唇顎口蓋裂児に対する術前顎矯正は,乳児期の哺乳機能の障害を改善し,裂隙の整形を目的とする治療である。明海大学病院では,CAD/CAM(computer-aided design/computer-aided manufacturing)技術を利用して術前顎矯正で用いる口蓋床を作製している。このようなデジタル化により患児や保護者の利便性は向上しているものの,作製された装置の哺乳機能に対する効果には不明な点がある。そこで,片側性唇顎口蓋裂乳児より得られたデジタルデータを用いて,裂隙や口蓋へのリリーフ量を変えて口蓋床の哺乳機能に与える影響を検討した。

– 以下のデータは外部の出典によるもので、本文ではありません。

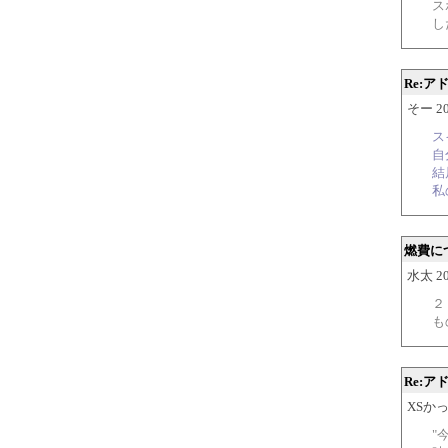
ス
し
Re:
そー 200
ス
自
結
私
燃費に
水太 200
２
も
Re:
XSかっと
"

対象は,当院矯正歯科を受診した5 例(男児3 例,女児2 例:右側唇顎口蓋裂2 例,左側唇顎口蓋裂3 例)とした。5 例に対し口腔内スキャナーにより口腔内のSTL データを採得し,歯科用CAD ソフトを用いて裂隙と口蓋に対し複数のリリーフを行った。その後,3D プリンターを用いて出力された複数の口蓋床を患児に装着し1 日総哺乳量(mL)を記録し,リリーフの影響を検討した。
採得されたSTL(standard tessellation language)データは,顎堤部分に加え鼻中隔下端の撮像精度に優れ,口蓋深部の形態再現性が高かった。そのため,裂隙により変形し対称性が失われた口蓋形態を正確に再現し,リリーフすることが可能であった。製作された口蓋床は床の厚みを2.0 mm に統一し,複数のリリーフ量を与えることで異なった口蓋高径が付与された。このうちリリーフにより口蓋高径を8.0 mm とした口蓋床は全例で装着可能で,1 日総哺乳量は健常乳児の80%以上であった。
術前顎矯正治療で使用される口蓋床作製のデジタル化により,リリーフ量と口蓋形態を数値化し,適切な口蓋高径を付与した口蓋床の製作が可能となった。デジタル技術は,印象材の嘔吐や誤嚥のリスクを回避できるだけでなく,片側性唇顎口蓋裂乳児の哺乳機能の向上にも寄与すると考えられる。